» EXTRACTED TEXT
In a letter issued on Tuesday (June 9), the Bangladesh Securities and Exchange Commission (BSEC) mandated immediate compliance with Rule 62 (2) of the BSEC Mutual Fund Rules, 2025.
Under the revised mutual fund rules that came into effect in November last year, any closed-end mutual fund trading at a discount of more than 24 percent to its Net Asset Value (NAV)-calculated on a six-month rolling average-is legally required to either convert into an open-ended structure or wind up.
The regulatory order has been sent to the top executives of the trustees that manage closed-end mutual funds. They are Investment Corporation of Bangladesh (ICB), Bangladesh General Insurance Company Limited (BGIC) and Grameen Fund.
Because the six-month grace and calculation timeframe expired on May 12, asset managers and trustees are now legally bound to take immediate corrective action.
The BSEC has provided guidelines for the execution of the transition. However, it is heavily favouring conversion over liquidation to shield both individual investors and the broader capital market from systemic shocks.
BSEC spokesperson Abul Kalam warned that liquidation would set off a mass sell-off of underlying securities, triggering massive selling pressure that would depress share prices across the market. Consequently, unitholders would recover far less than the actual NAV and would also face additional tax burdens on the liquidated proceeds.
Conversely, conversion offers distinct advantages. It offers an opportunity to realise fair value. For example, if a fund's units have a NAV of Tk 15 but are heavily discounted on the secondary market, conversion ensures unitholders receive 1.5 units at true fair value.
Conversion also gives scope for redeeming units of the newly formed open-ended fund at will, directly through the fund manager, eliminating the need for the secondary market to absorb a massive forced sale of shares.
The road ahead
The BSEC has laid out a strict, step-by-step administrative timeline that trustees must now follow.
Within 30 days from the end of the six-month period, trustees must declare a record date. This must be published as Price Sensitive Information (PSI) across two national dailies (Bangla and English), an online portal, and the stock exchange website. The notice period must be between 14 and 30 working days.
Trading of a fund's units will be suspended on the stock exchange from the record date onward to ensure voting integrity.
A special general meeting must be held within 21 days of the record date. To approve the conversion, a three-fourths (3/4) majority by number of units is required from registered unitholders.
If the unitholders vote in favour of conversion, the trustee must fully execute the conversion within 90 days.
If a fund falls under the NAV-discount clause and unitholders fail to approve the conversion at the special general meeting, mandatory liquidation will be triggered automatically. For other standard closed-end funds not bound by the discount clause, a failed vote means trading will simply resume in the next trading session under the existing asset manager.
To manage the financial impact of this transition, the BSEC has capped total conversion and unit issuance expenses at 1 percent of the fund size, with asset manager fees capped at 0.5 percent.
Notably, registration fees for the newly converted open-ended schemes will be entirely exempted by the regulator to smooth out the transition.

» EXERCISE SET
1/ Condense the paragraph of the article on closed-end mutual funds that begins "Within 30 days from the end" into a short bulleted list that keeps its main facts.
2/ Using the article on closed-end mutual funds, explain in one to three sentences why the BSEC favors conversion over liquidation.

» DATA
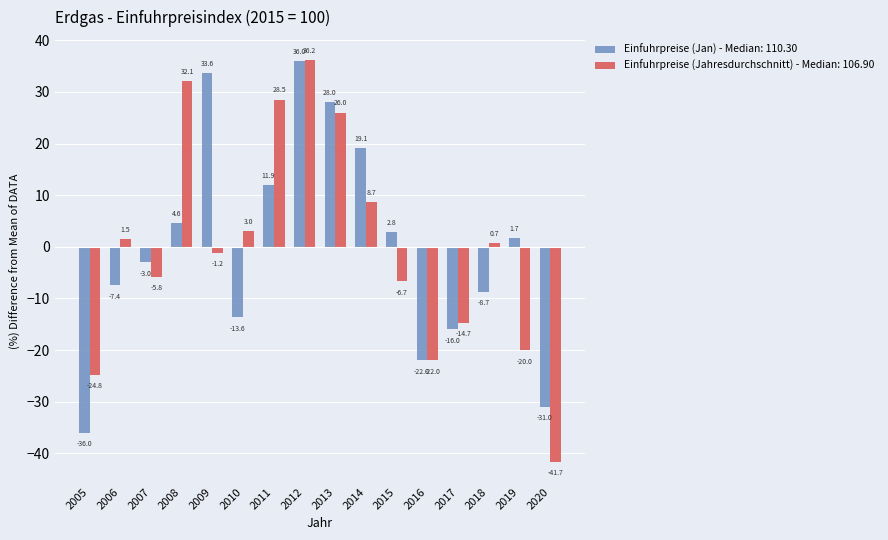

The value of Einfuhrpreise (Jahresdurchschnitt) - Median: 106.90 at 2020 is -41.7. True or false?

True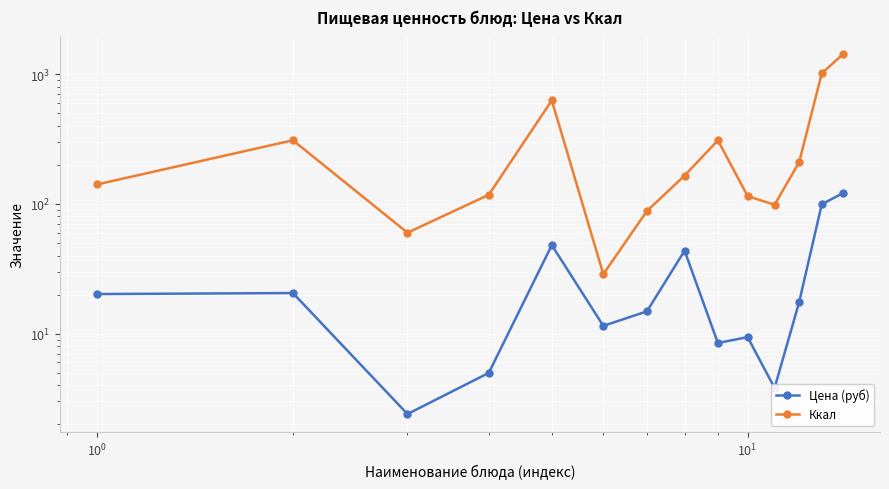

Does the chart display data point markers on the line(s)?

Yes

» RESPONSES TO THE TASKS
1/
- Trustees must declare a record date within 30 days after the six-month period ends.
- The record date must be published as Price Sensitive Information (PSI) in two national dailies (one Bangla, one English), on an online portal, and on the stock exchange website.
- The notice period must be 14 to 30 working days.

2/ The BSEC favors conversion to shield individual investors and the broader capital market from systemic shocks. Liquidation would set off a mass sell-off of underlying securities that would depress share prices across the market. Unitholders would then recover far less than the actual NAV and face additional tax on the liquidated proceeds.